Exercise details: Every line below that contains the word "metres" must be copied.

The data:
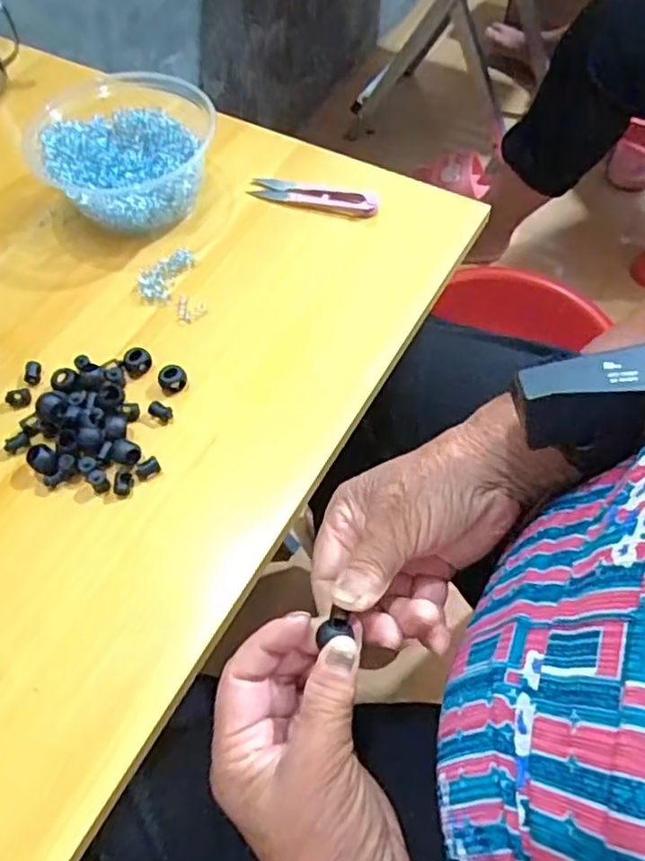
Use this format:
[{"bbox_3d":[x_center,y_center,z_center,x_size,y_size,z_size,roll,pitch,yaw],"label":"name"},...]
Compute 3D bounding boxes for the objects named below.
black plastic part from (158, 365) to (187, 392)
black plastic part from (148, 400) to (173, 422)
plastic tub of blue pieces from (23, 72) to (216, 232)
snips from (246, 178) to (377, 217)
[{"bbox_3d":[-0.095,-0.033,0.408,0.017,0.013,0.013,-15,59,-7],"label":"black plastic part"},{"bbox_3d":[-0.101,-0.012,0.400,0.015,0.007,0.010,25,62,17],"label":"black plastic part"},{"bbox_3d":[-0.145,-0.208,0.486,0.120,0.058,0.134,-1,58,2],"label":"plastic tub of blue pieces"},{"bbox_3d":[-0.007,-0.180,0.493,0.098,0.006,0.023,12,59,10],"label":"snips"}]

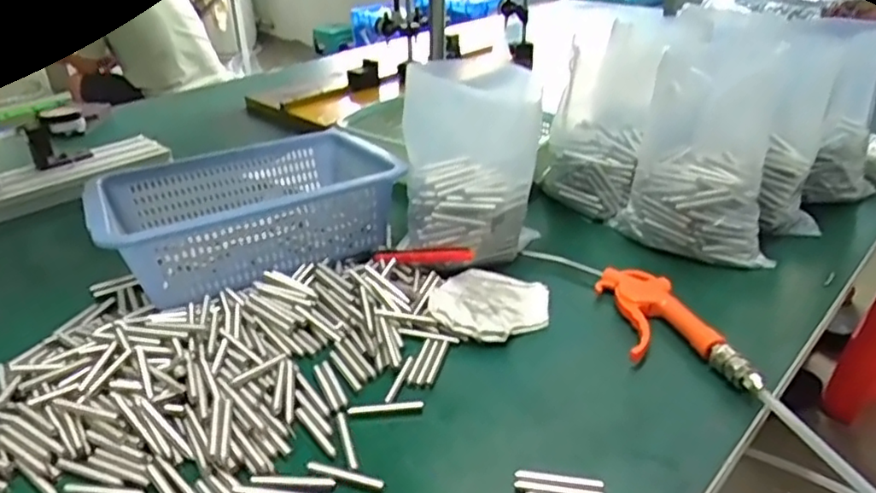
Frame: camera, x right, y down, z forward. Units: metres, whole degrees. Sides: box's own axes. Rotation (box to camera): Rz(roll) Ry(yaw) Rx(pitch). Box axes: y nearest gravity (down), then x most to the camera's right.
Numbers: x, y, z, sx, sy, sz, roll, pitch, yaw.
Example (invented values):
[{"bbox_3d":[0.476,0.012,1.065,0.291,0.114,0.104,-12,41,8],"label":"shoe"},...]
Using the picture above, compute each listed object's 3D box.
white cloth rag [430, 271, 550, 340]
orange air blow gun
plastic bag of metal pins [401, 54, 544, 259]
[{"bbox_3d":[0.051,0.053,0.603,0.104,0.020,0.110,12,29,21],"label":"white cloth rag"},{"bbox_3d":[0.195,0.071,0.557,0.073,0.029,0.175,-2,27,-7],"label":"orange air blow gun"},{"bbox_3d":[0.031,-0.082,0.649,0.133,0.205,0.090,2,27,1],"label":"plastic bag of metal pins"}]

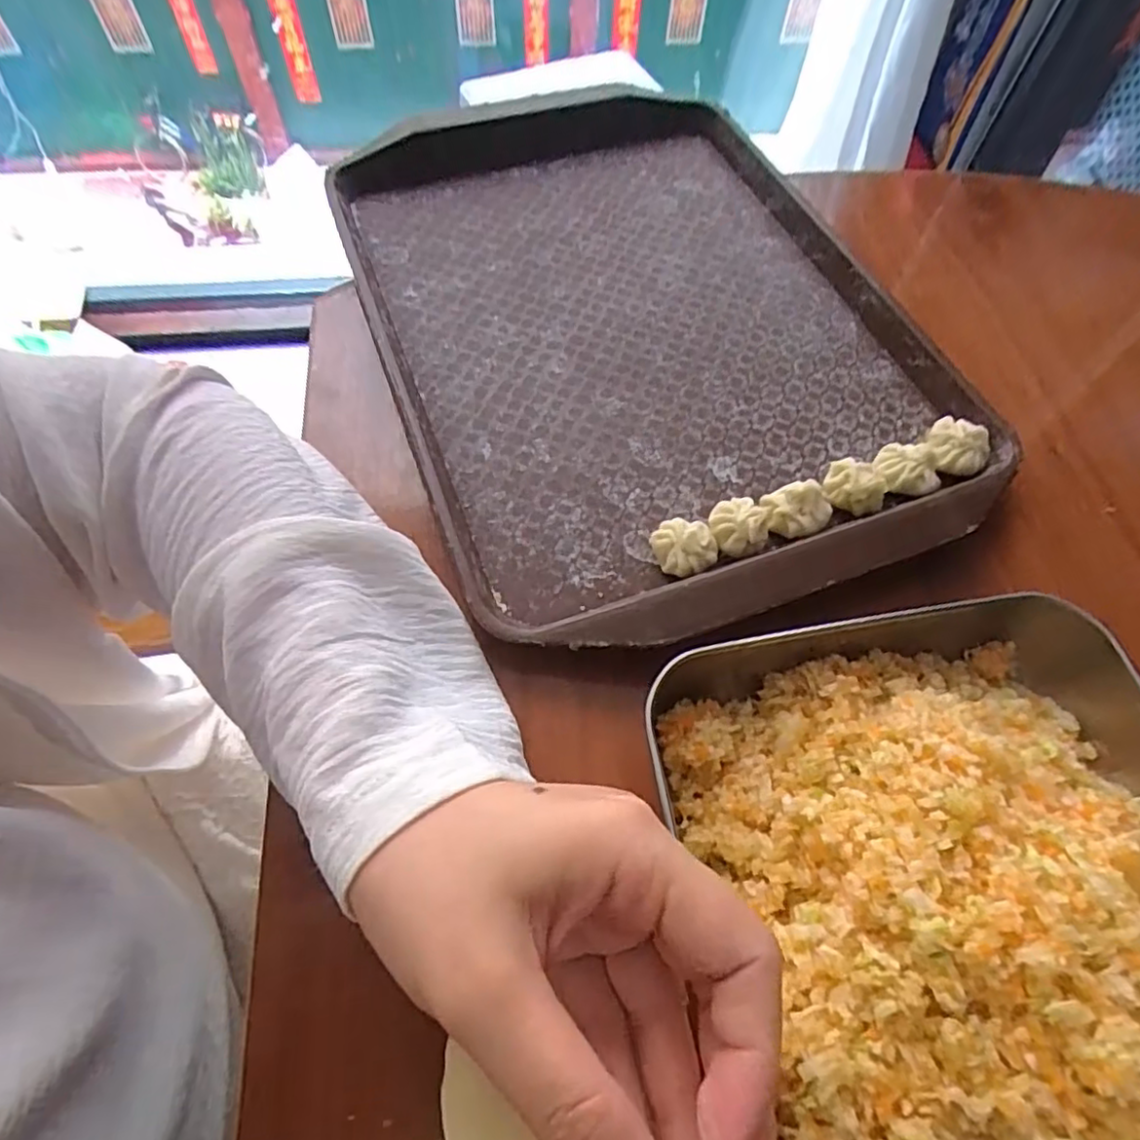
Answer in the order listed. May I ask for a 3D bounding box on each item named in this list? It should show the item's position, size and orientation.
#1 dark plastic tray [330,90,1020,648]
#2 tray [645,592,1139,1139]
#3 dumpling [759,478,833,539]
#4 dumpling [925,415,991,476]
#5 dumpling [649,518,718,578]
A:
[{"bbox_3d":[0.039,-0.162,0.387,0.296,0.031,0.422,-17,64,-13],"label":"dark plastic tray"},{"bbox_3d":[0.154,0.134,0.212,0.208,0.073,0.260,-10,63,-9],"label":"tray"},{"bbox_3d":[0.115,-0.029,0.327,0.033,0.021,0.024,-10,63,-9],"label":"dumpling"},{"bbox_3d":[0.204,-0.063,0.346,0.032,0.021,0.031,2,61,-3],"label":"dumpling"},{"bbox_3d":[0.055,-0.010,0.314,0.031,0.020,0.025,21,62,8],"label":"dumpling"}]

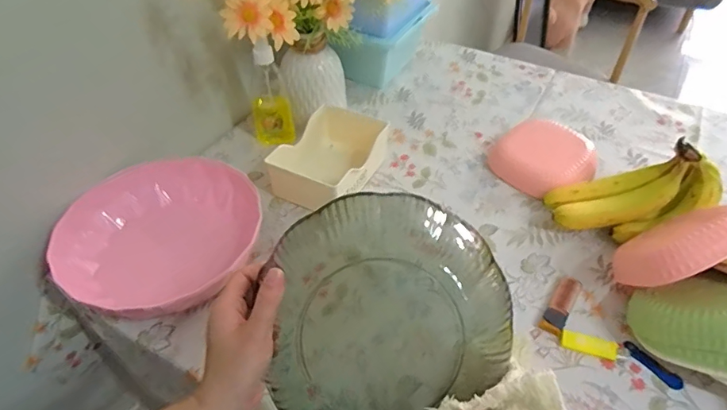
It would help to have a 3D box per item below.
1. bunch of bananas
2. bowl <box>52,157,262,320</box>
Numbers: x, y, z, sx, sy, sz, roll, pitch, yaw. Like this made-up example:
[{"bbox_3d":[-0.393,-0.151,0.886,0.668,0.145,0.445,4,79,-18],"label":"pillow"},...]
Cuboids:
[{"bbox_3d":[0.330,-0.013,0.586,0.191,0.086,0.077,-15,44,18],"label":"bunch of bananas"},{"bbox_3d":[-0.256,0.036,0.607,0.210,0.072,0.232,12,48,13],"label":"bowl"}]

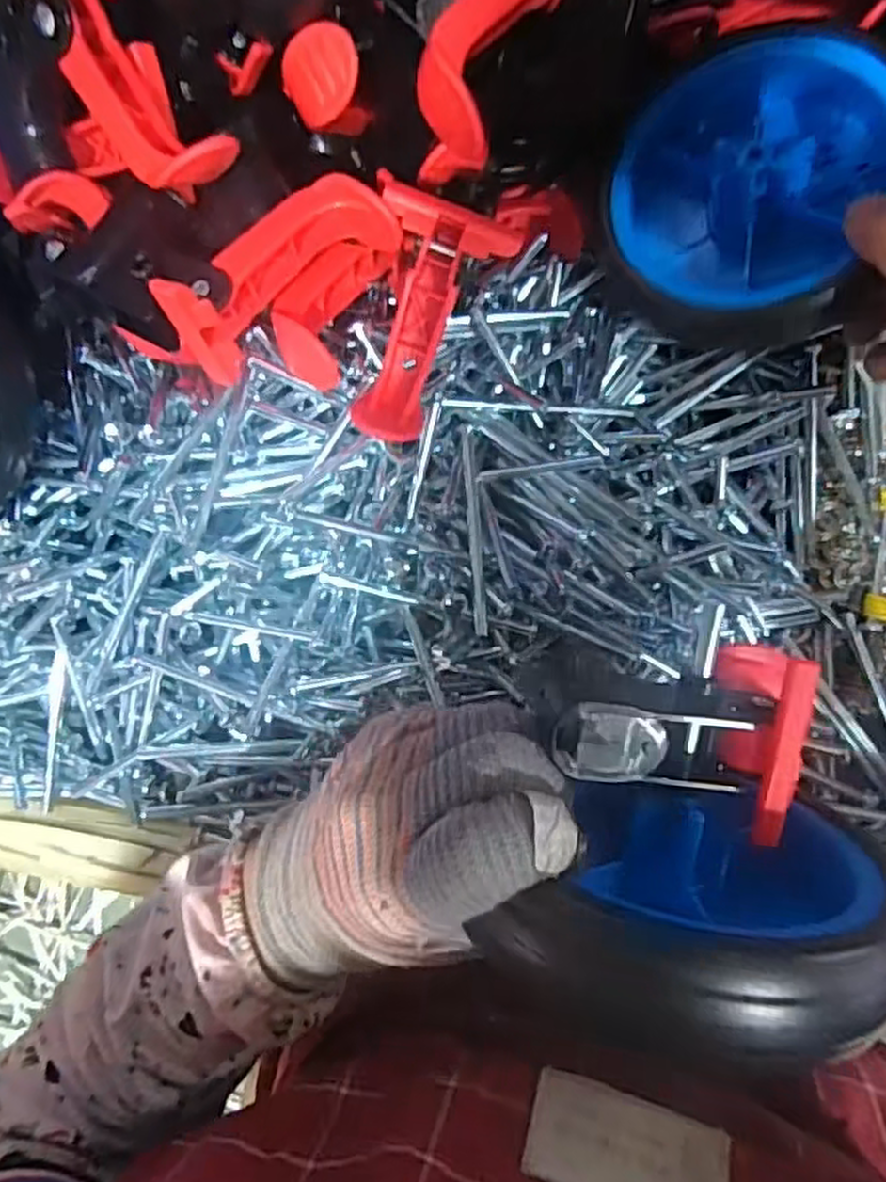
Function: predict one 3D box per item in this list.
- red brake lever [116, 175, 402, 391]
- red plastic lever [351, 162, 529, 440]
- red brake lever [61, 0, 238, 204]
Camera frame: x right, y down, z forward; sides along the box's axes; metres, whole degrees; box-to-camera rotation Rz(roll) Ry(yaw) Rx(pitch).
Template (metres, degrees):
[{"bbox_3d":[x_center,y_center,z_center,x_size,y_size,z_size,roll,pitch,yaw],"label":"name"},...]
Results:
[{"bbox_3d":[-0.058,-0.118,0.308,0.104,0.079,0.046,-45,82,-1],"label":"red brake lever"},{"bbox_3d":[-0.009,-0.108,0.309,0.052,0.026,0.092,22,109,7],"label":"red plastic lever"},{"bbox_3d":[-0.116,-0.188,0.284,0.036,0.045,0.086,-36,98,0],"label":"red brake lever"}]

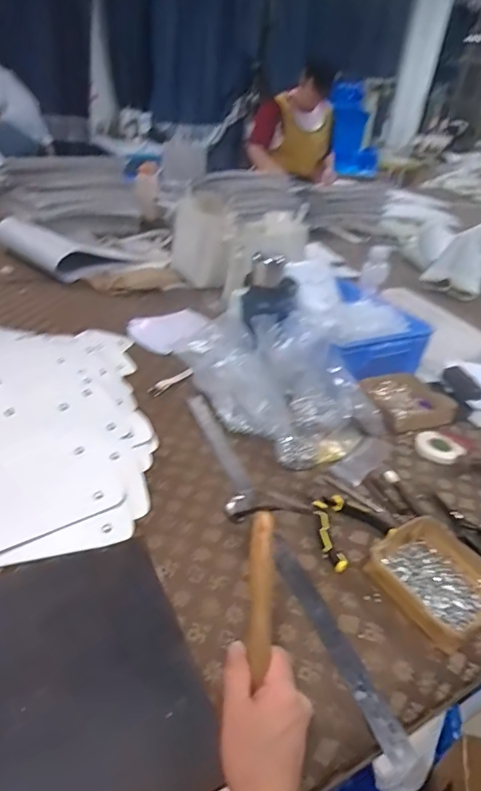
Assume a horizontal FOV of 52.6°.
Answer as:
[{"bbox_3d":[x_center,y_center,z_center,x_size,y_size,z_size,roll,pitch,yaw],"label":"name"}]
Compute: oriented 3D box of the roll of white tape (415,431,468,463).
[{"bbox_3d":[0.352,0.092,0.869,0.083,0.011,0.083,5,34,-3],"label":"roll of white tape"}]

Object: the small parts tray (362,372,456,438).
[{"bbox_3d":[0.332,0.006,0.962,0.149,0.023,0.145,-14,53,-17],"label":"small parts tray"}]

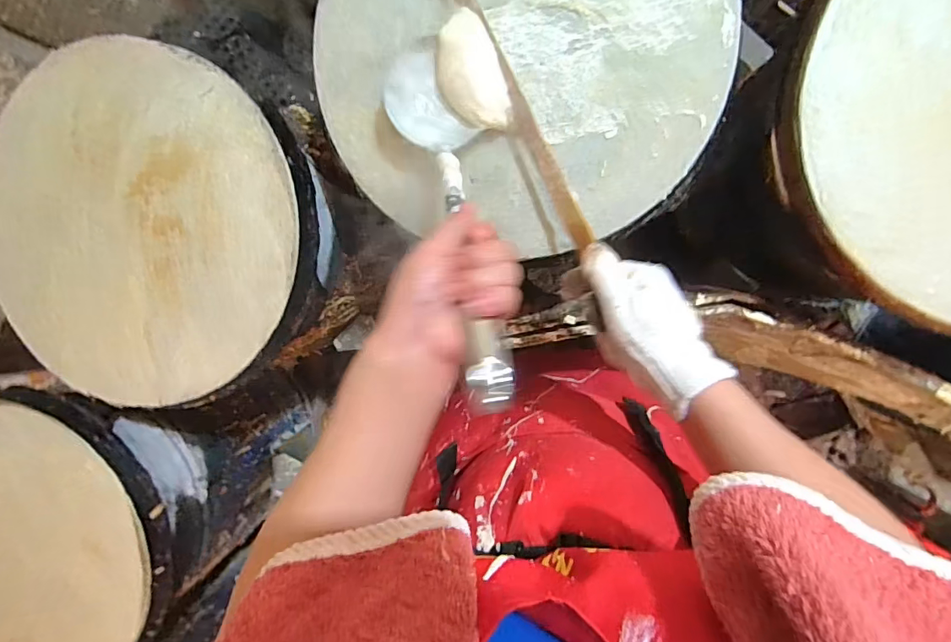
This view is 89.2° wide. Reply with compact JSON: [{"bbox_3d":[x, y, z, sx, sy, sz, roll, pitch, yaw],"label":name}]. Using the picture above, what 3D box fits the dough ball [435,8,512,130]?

Solution below:
Frame: camera, x right, y down, z forward. Units: metres, whole degrees. Sides: box's own axes. Rotation (box to camera): Rz(roll) Ry(yaw) Rx(pitch). Box axes: y nearest gravity (down), then x most to the camera's right.
Camera frame: x right, y down, z forward; sides along the box's axes; metres, whole degrees; box-to-camera rotation Rz(roll) Ry(yaw) Rx(pitch).
Template (metres, degrees):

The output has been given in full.